Tout le monde sait ce que vous avez apporté au Rideau, mais que vous a apporté le Rideau ?
La capacité à gérer plusieurs choses en même temps. Outre la continuité de mon rôle de metteur en scène, il a fallu gérer l’administration, dialoguer avec les pouvoirs publics. Pour diriger un théâtre, il faut articuler plusieurs logiques et compétences et créer du lien entre tous et donc avoir un regard multiple. Je repars "en compagnie" mais je n’ai plus la même vision de "l’institution" théâtre.
Le passage à la gestion modeste d’une compagnie ne va-t-elle pas créer une sorte de vide ? Comment se préparer à cette nouvelle étape ?

========================

- SÉRIE DE CONSIGNES -
a) D'après l'entretien sur le Rideau, qu'a-t-il fallu gérer en plus du rôle de metteur en scène ?
b) Recopiez l'entretien sur le Rideau de « La capacité à » jusqu'à « nouvelle étape ? ».
c) Écrivez la suite de l'entretien sur le Rideau, là où il s'arrête.
Les enregistrements forment un matériau à part, distinct de l'entretien sur le Rideau.

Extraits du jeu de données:
========================

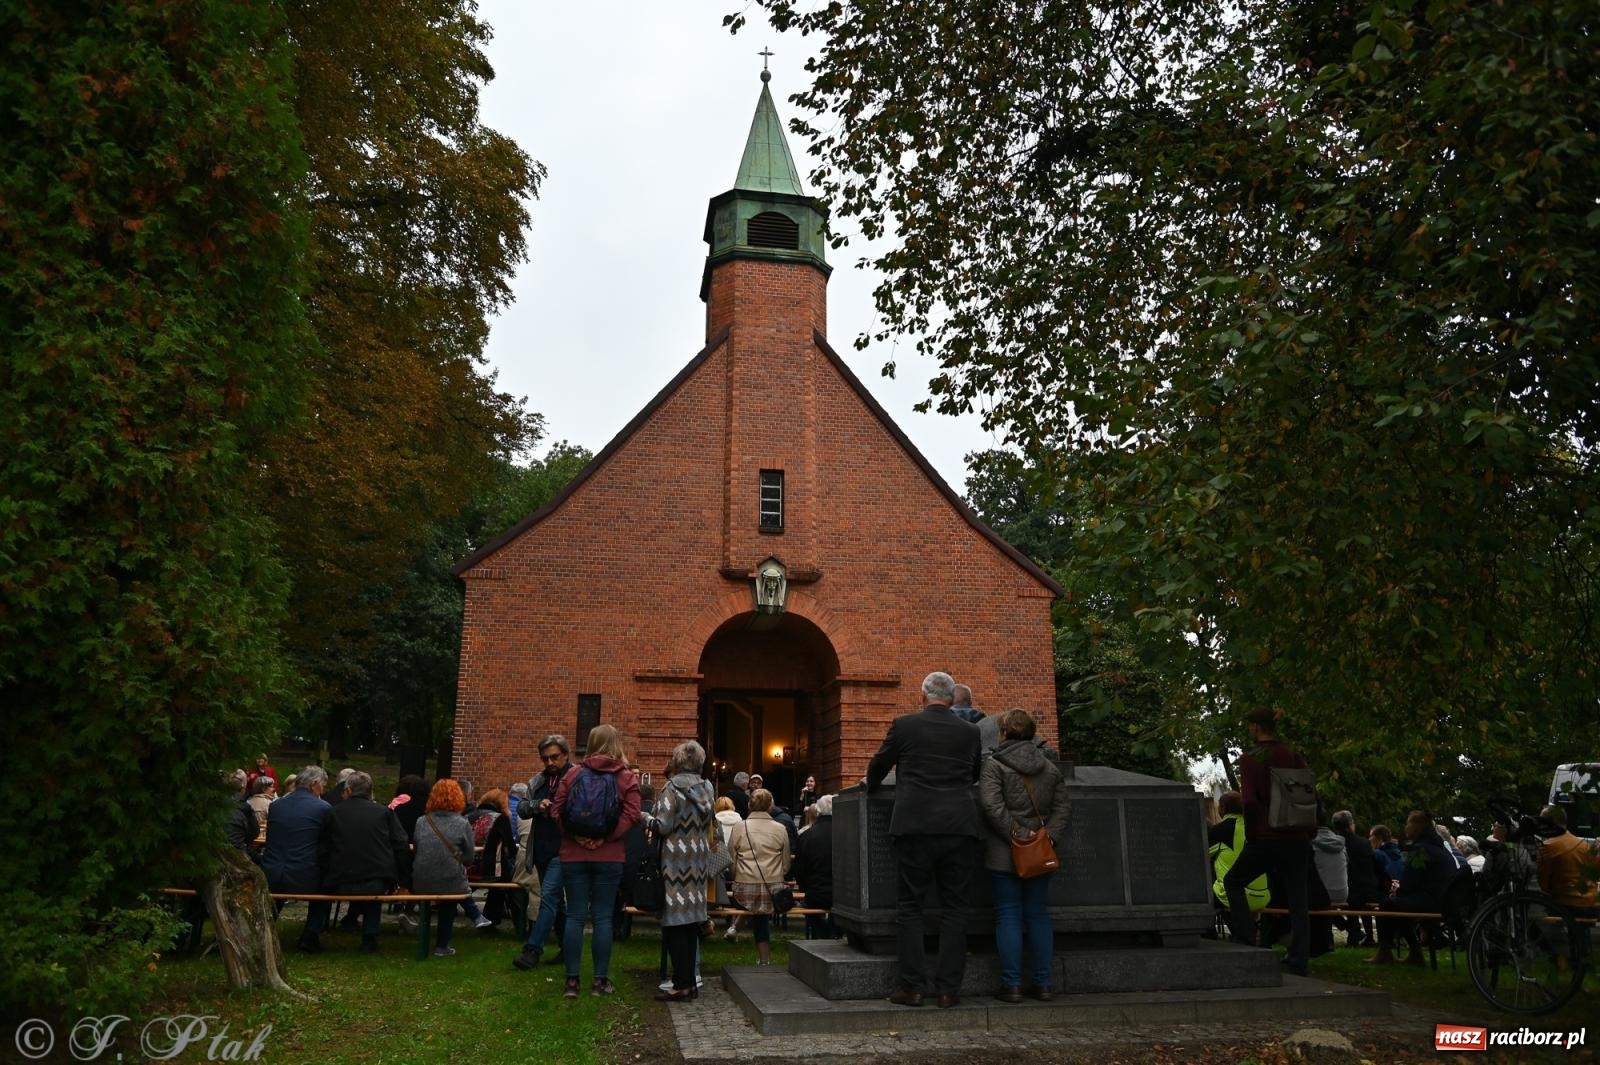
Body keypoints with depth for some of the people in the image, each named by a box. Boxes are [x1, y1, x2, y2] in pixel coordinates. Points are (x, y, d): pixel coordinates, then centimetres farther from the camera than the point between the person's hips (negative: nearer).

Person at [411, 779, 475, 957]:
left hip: (421, 885, 2)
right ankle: (442, 945, 30)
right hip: (451, 885, -2)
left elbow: (414, 853, 11)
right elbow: (468, 860, 1)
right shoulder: (463, 824, -3)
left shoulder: (421, 822, 3)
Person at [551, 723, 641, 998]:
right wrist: (607, 837, -11)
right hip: (609, 857, -1)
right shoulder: (626, 777, -1)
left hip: (573, 855, 1)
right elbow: (631, 814, -13)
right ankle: (600, 980, 8)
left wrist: (574, 835, -5)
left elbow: (556, 810, -3)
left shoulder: (573, 774, 4)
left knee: (574, 916, 6)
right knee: (603, 917, 4)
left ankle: (572, 981, 8)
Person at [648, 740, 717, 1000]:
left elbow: (662, 826, -16)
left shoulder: (673, 788, -12)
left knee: (675, 923, -3)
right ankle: (690, 982, 16)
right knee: (691, 924, 12)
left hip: (676, 862, -7)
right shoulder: (706, 790, 9)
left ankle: (681, 984, -2)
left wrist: (646, 819, 2)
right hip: (699, 862, 7)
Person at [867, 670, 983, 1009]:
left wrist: (872, 788, 35)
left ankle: (912, 986, 5)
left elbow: (877, 767, 14)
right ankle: (948, 989, 8)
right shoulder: (970, 732, 8)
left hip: (915, 827, -2)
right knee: (955, 908, 8)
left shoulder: (904, 725, 1)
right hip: (960, 828, 2)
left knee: (909, 907, 7)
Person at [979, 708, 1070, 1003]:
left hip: (1004, 855, -4)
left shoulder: (994, 765, -6)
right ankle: (1043, 984, 13)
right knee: (1038, 915, 11)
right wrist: (1050, 835, -5)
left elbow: (992, 805, -18)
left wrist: (1015, 833, -14)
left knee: (1008, 916, 1)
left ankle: (1012, 984, 2)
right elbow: (1063, 806, 4)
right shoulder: (1050, 768, 11)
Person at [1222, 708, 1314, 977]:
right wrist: (1307, 833, 12)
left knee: (1233, 882, 16)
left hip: (1265, 838, -4)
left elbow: (1250, 801, -17)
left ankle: (1246, 940, 8)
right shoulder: (1293, 755, 5)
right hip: (1297, 838, 4)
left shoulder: (1249, 758, -9)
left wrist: (1251, 835, -3)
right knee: (1297, 901, 9)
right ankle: (1299, 962, 9)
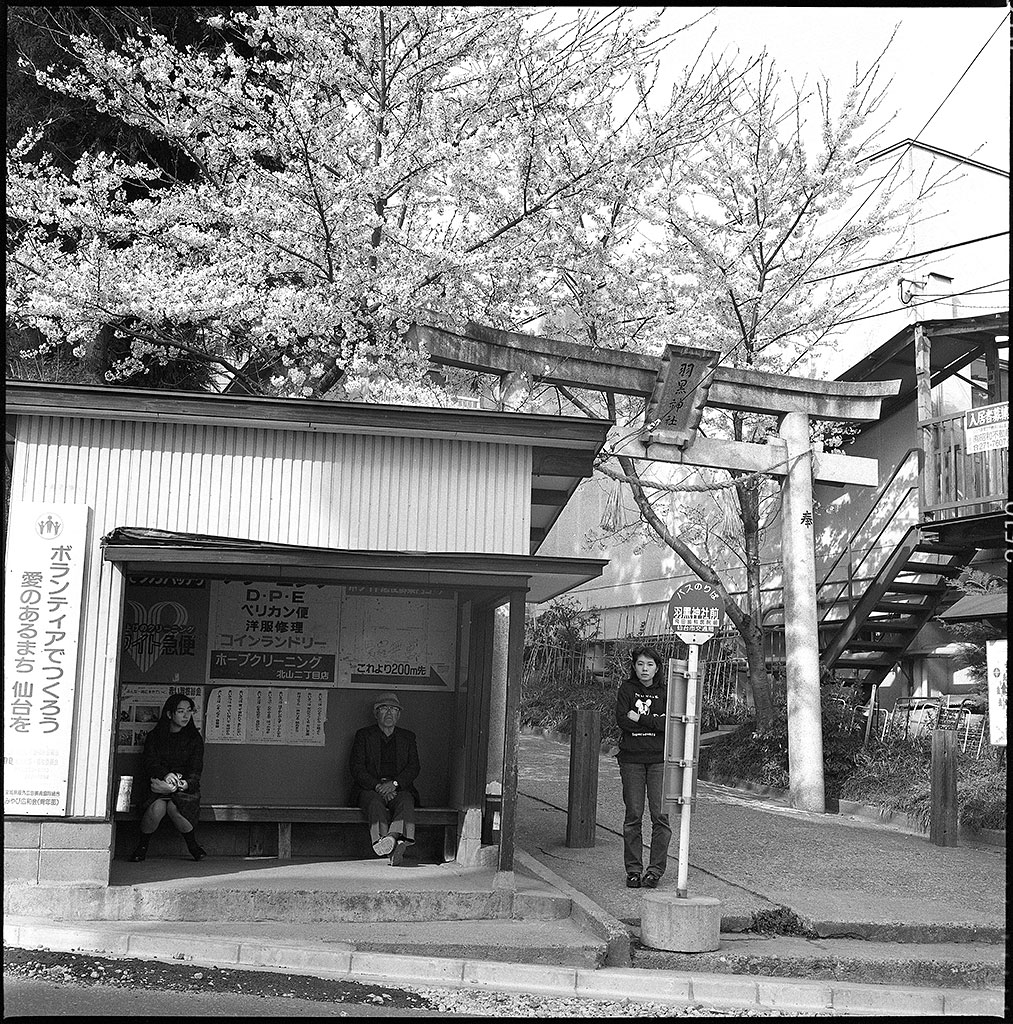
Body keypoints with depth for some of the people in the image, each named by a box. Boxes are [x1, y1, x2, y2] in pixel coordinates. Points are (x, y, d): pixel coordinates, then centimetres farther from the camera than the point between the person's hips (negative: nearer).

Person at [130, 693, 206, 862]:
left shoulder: (194, 739, 9)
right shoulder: (154, 737, 9)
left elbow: (195, 769, 1)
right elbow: (149, 763, -4)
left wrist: (186, 783, -21)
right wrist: (165, 774, -24)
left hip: (185, 787, 0)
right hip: (158, 786, 0)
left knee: (174, 807, -32)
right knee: (157, 807, -33)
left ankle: (192, 845, -8)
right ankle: (142, 846, -7)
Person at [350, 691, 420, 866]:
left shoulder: (408, 737, 19)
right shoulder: (363, 735, 14)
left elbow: (413, 768, 7)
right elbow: (357, 768, 2)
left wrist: (394, 783, -13)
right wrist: (378, 786, -14)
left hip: (399, 788, 1)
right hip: (370, 789, -1)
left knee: (406, 802, -34)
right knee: (376, 804, -36)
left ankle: (392, 837, -60)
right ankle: (395, 848, -56)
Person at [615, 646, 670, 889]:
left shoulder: (665, 692, 6)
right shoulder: (627, 689, 6)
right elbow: (622, 720, -7)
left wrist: (640, 718, -10)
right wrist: (655, 721, -9)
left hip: (659, 759, 0)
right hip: (632, 759, 0)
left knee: (660, 815, -5)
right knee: (633, 815, 2)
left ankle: (656, 869, 2)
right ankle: (633, 869, 9)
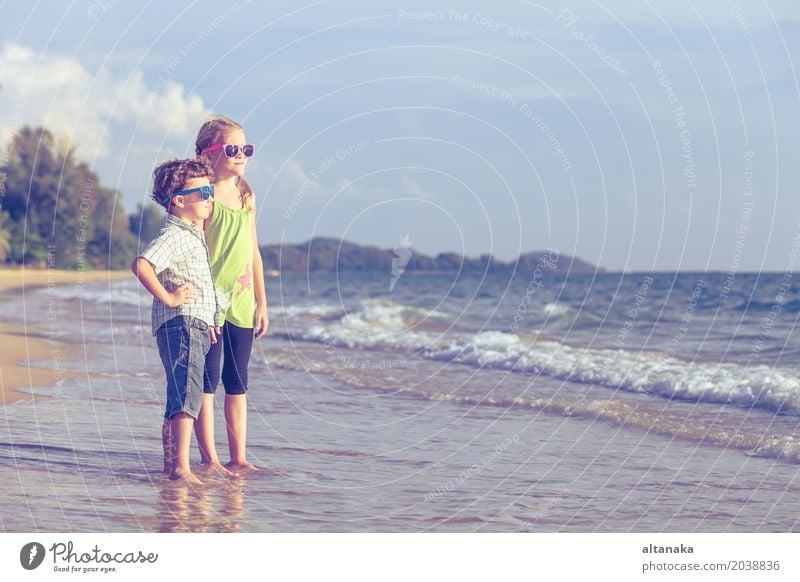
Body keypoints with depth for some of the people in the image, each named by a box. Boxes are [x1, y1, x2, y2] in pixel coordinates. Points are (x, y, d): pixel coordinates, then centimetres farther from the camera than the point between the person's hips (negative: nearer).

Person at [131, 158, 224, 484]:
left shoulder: (192, 235, 21)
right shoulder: (173, 236, -13)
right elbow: (142, 266, -28)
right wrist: (168, 298, -21)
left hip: (197, 326, 11)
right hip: (181, 323, -11)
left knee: (179, 396, 15)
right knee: (188, 393, -18)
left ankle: (171, 461, 23)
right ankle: (181, 467, -23)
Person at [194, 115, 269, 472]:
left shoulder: (246, 197, 12)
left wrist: (261, 303, 15)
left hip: (242, 304, 7)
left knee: (237, 382, 9)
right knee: (207, 380, -2)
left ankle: (238, 457, 15)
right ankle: (209, 458, 1)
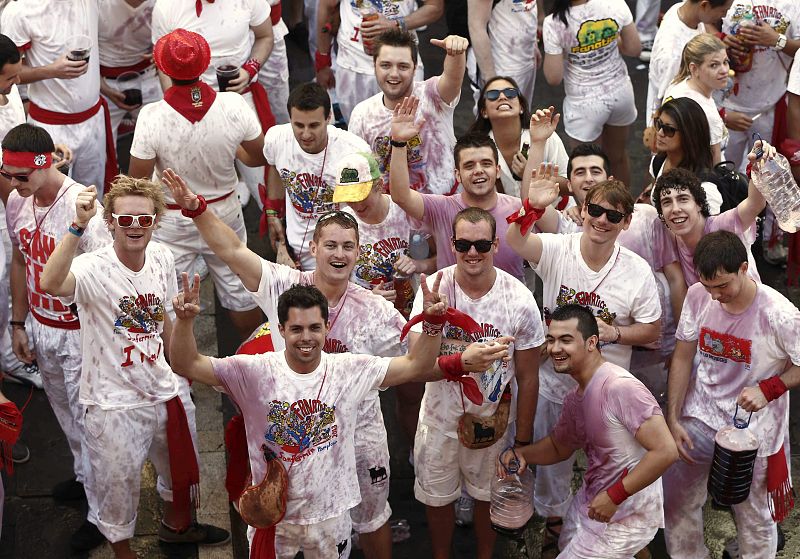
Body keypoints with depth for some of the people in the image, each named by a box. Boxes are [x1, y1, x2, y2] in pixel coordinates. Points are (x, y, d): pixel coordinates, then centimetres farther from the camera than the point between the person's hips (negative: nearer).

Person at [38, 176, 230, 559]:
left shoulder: (161, 258, -6)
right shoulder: (93, 269, -25)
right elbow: (51, 284, -48)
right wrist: (78, 226, -54)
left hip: (166, 391, 6)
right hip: (115, 404, -6)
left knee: (181, 469, 28)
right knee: (118, 486, 13)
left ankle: (176, 525, 57)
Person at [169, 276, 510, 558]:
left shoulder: (351, 370, -8)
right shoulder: (255, 372, -15)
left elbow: (414, 367, -5)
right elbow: (187, 366, -18)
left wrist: (433, 321, -20)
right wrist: (185, 320, -35)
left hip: (330, 514, 2)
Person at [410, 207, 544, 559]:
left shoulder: (519, 300, -17)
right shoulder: (434, 289, -17)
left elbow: (527, 378, -8)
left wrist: (522, 442, -3)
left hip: (493, 420, 0)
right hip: (440, 415, 1)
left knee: (488, 497, 20)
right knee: (437, 498, 18)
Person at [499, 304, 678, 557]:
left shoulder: (620, 387, -26)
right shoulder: (576, 397, 3)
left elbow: (665, 451, -29)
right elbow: (559, 446, 19)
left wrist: (614, 496, -24)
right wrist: (520, 454, 0)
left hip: (625, 516, -9)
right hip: (592, 501, 9)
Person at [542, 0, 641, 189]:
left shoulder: (555, 23, -24)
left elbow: (553, 78, -17)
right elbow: (634, 49, -3)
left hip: (585, 102, -4)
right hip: (620, 92, 4)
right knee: (618, 155, 27)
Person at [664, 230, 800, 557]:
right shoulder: (698, 296, -11)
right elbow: (683, 358, 0)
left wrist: (768, 389, -24)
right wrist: (672, 420, -2)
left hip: (753, 429, -3)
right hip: (700, 418, 4)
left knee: (754, 518, 11)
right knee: (676, 502, 13)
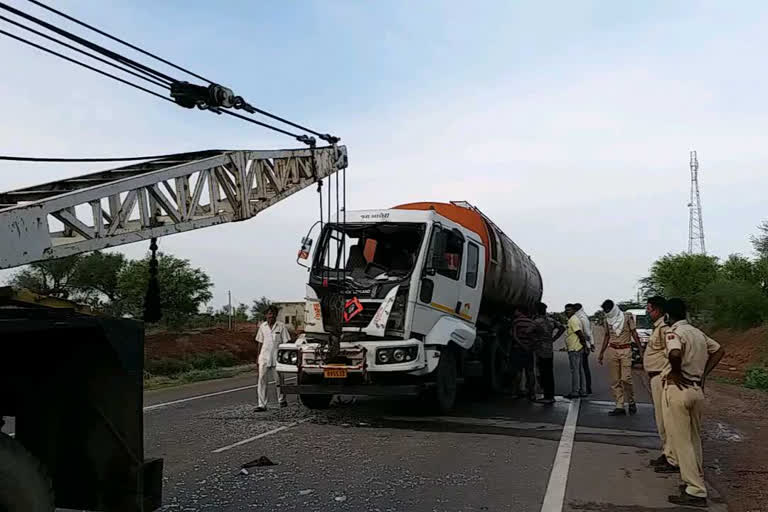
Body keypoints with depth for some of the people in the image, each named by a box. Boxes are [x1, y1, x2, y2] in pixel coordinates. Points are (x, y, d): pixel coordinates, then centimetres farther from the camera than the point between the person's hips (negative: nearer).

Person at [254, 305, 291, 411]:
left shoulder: (281, 326, -2)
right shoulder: (262, 326, 7)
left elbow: (285, 342, -1)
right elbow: (260, 342, 13)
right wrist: (258, 356, 9)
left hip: (277, 358, -2)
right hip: (264, 358, 2)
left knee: (279, 381, 7)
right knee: (262, 381, -3)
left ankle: (282, 400, 27)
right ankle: (262, 405, 0)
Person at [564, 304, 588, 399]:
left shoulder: (573, 320, -15)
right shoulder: (573, 320, 17)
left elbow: (580, 333, -21)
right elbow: (581, 334, 20)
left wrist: (583, 343, -12)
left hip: (574, 349, -11)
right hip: (578, 348, 11)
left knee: (574, 370, -7)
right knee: (579, 370, 12)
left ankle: (574, 392, -4)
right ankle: (581, 391, 17)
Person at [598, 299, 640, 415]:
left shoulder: (627, 317, -2)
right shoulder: (607, 320, 11)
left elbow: (634, 333, 1)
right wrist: (601, 353, 19)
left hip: (625, 350, -4)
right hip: (612, 351, 4)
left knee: (626, 378, -11)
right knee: (615, 381, 1)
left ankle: (631, 402, 11)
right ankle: (619, 407, 5)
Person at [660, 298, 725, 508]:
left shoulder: (674, 332, -14)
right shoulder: (698, 333, 10)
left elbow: (675, 353, -35)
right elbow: (719, 350, 21)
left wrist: (676, 372, -17)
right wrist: (703, 373, 14)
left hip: (677, 390, -8)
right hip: (697, 390, 8)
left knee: (681, 441, -1)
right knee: (694, 439, 20)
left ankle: (696, 492, 2)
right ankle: (696, 481, 29)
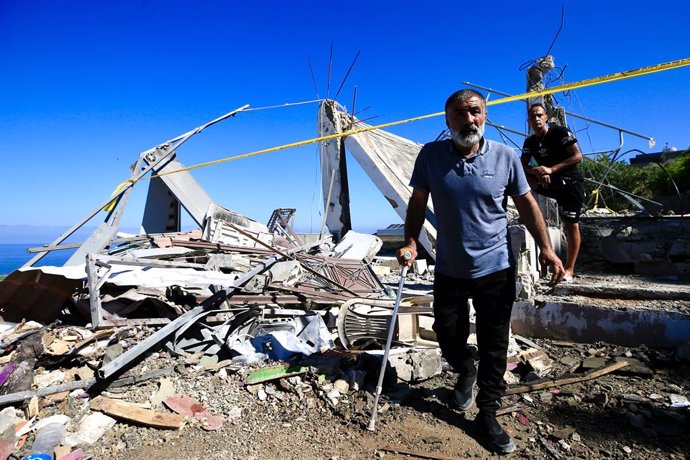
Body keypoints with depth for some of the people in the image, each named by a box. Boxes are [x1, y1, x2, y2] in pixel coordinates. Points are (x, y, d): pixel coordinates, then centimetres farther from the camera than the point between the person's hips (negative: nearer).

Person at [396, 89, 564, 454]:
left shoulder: (505, 157, -5)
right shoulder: (431, 155, -5)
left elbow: (526, 204, 3)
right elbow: (418, 202, 1)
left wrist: (545, 248, -5)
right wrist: (410, 242, -11)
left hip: (496, 269, 0)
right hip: (449, 270, 1)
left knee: (494, 346, 9)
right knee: (448, 337, 14)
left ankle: (488, 415, 28)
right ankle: (466, 373, 49)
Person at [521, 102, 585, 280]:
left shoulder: (560, 131, -11)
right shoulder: (530, 141, 4)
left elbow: (578, 156, -16)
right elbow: (522, 165, -2)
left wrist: (551, 169, -25)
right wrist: (538, 171, -23)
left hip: (570, 182, -5)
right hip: (550, 183, 6)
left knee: (571, 224, -7)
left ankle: (569, 270, -2)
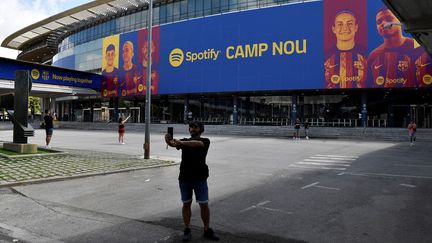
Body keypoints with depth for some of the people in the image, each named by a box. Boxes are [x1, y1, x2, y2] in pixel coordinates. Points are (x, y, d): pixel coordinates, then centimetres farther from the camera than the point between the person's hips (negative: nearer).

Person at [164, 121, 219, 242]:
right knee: (186, 204, 7)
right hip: (184, 178, 2)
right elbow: (173, 144, -12)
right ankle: (187, 230, 18)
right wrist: (169, 140, -35)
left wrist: (181, 142, -37)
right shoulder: (184, 140, 10)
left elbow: (196, 143, -23)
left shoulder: (205, 141, 1)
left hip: (200, 178, -2)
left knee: (204, 204, 3)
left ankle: (207, 230, 17)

========================

- RÉPONSES PAR CONSIGNE -
a) L'administration et le dialogue avec les pouvoirs publics.

b)
La capacité à gérer plusieurs choses en même temps. Outre la continuité de mon rôle de metteur en scène, il a fallu gérer l’administration, dialoguer avec les pouvoirs publics. Pour diriger un théâtre, il faut articuler plusieurs logiques et compétences et créer du lien entre tous et donc avoir un regard multiple. Je repars "en compagnie" mais je n’ai plus la même vision de "l’institution" théâtre.
Le passage à la gestion modeste d’une compagnie ne va-t-elle pas créer une sorte de vide ? Comment se préparer à cette nouvelle étape ?

c)
La grosse question qui s’est posée à moi en abordant la fin de ce dernier mandat, c’était : de quoi j’ai envie ? Est-ce que j’ambitionne une autre direction ? J’ai posé ma candidature à l’Atelier Jean Vilar, et n’ai pas été retenu. Si je ne l’avais pas posée, j’aurais eu un regret, et le fait de ne pas avoir été choisi me libère. Ce dont j’ai le plus besoin, c’est de me ressourcer alors qu’une direction de théâtre vous prend tout entier. Je vais donc avoir plus de temps à consacrer à mes loisirs culturels (expos, lectures), à mes enfants et à ce que j’appelle la "contemplation". Curieusement, le confinement m’y a ramené. Evidemment, je renonce à une part de pouvoir, mais il est bon, en démocratie, de remettre ses mandats en question, je n’ai pas le goût du pouvoir en soi.
Ce qui m’intéressait comme directeur, c’est de pouvoir permettre à certaines aventures d’exister.
Quand on a le pouvoir, on est très courtisé et sollicité, et ça peut même vous assécher. Ça ne va pas me manquer, ça va au contraire me permettre de respirer.
Le pouvoir a quand même fait de vous une "référence" dans le paysage théâtral.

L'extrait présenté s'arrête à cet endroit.